Study of excess manganese stress response highlights the central role of manganese exporter Mnx for holding manganese homeostasis in the cyanobacterium Synechocystis sp. PCC 6803

ABSTRACT Cellular levels of the essential micronutrient manganese (Mn) need to be carefully balanced within narrow boarders. In cyanobacteria, sufficient Mn supply is critical for assuring the function of the oxygen-evolving complex as central part of the photosynthetic machinery. However, Mn accumulation is fatal for the cells. The reason for the observed cytotoxicity is unclear. To understand the causality behind Mn toxicity in cyanobacteria, we investigated the impact of excess Mn on physiology and global gene expression in the model organism Synechocystis sp. PCC 6803. We compared the response of the wild type and the knock-out mutant in the manganese exporter (Mnx), Δ mnx, which is disabled in the export of surplus Mn and thus functions as model for toxic Mn overaccumulation.
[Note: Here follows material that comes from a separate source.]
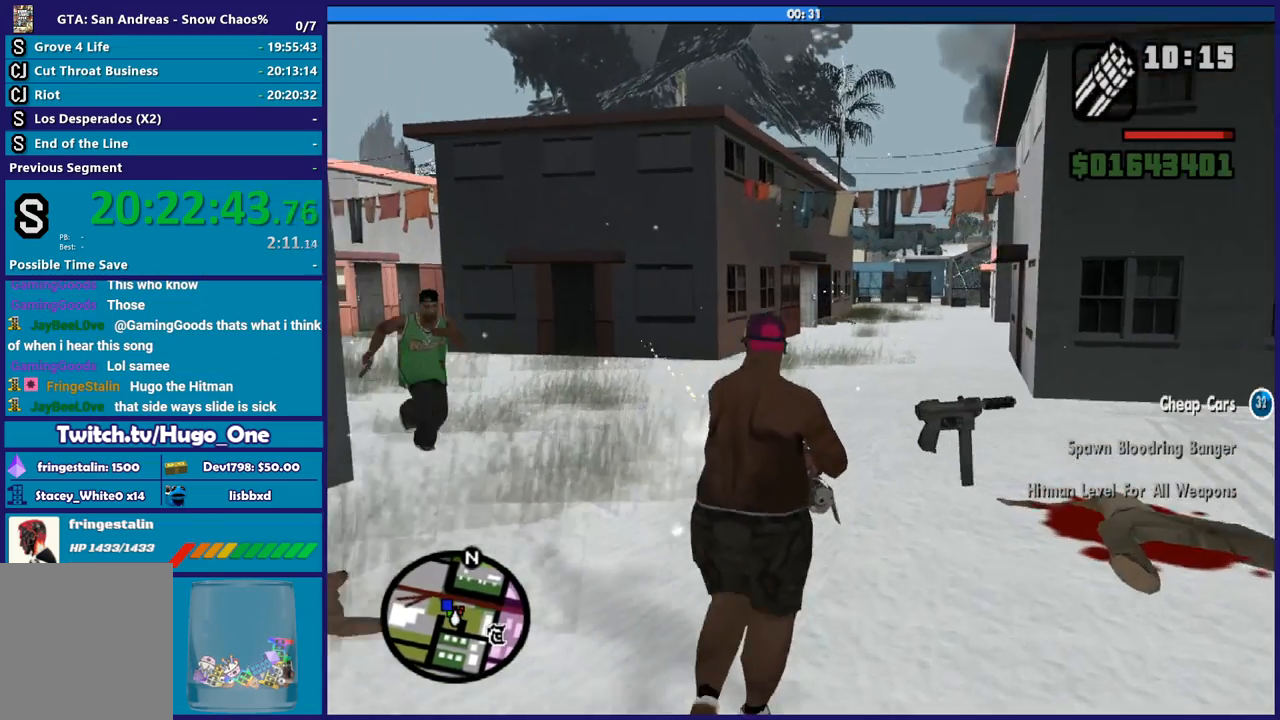
{"buttons": ["L2", "R2"], "left_stick": "up", "right_stick": "center", "button_events": []}
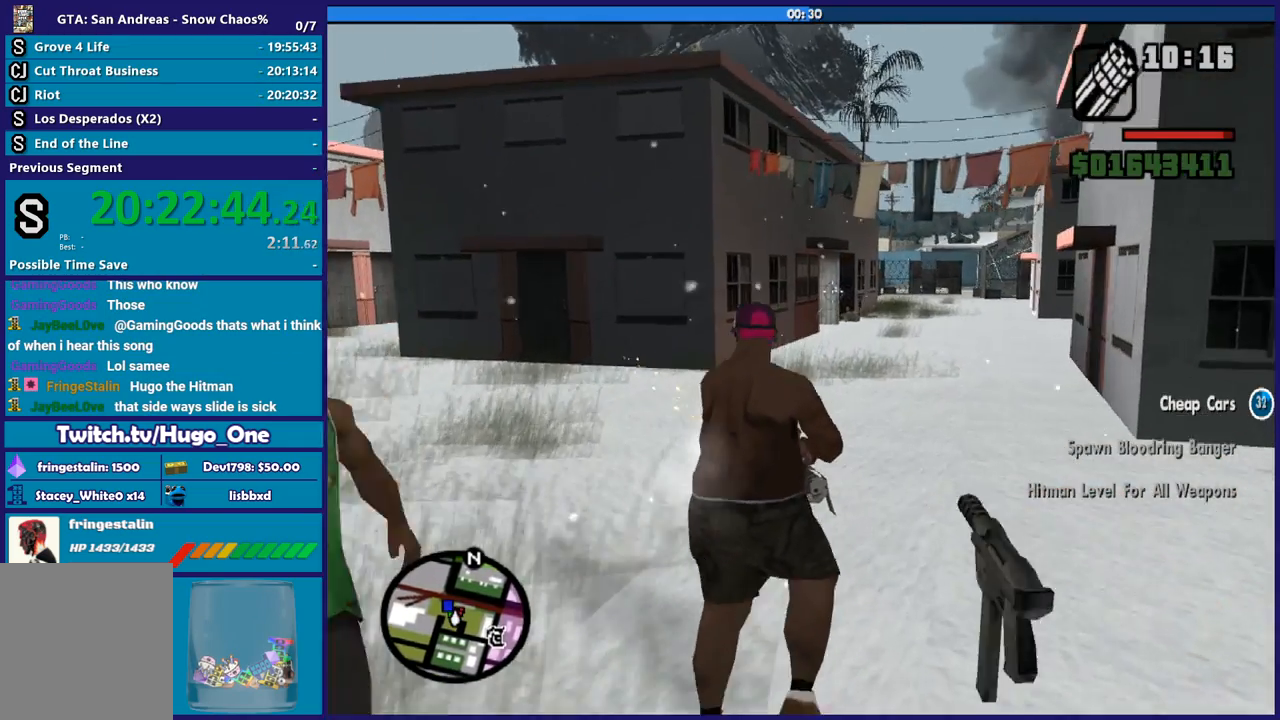
{"buttons": ["L2", "R2"], "left_stick": "up", "right_stick": "center", "button_events": []}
While growth and pigment accumulation in Δ mnx was severely impaired 24 h after addition of 10-fold Mn, the wild type was not affected and thus mounted an adequate transcriptional response. RNA-seq data analysis revealed that the Mn stress transcriptomes were partly resembling an iron limitation transcriptome. However, the expression of iron limitation signature genes isiABDC was not affected by the Mn treatment, indicating that Mn excess is not accompanied by iron limitation in Synechocystis. We suggest that the Ferric uptake regulator, Fur, gets partially mismetallated under Mn excess conditions and thus interferes with an iron-dependent transcriptional response. To encounter mismetallation and other Mn-dependent problems on protein level, the cells invest into transcripts of ribosomes, proteases, and chaperones. In case of the Δ mnx mutant the consequences of the disability to export excess Mn from the cytosol manifest in additionally impaired energy metabolism and oxidative stress transcriptomes with fatal outcome. This study emphasizes the central importance of Mn homeostasis and the transporter Mnx’s role in restoring and holding it.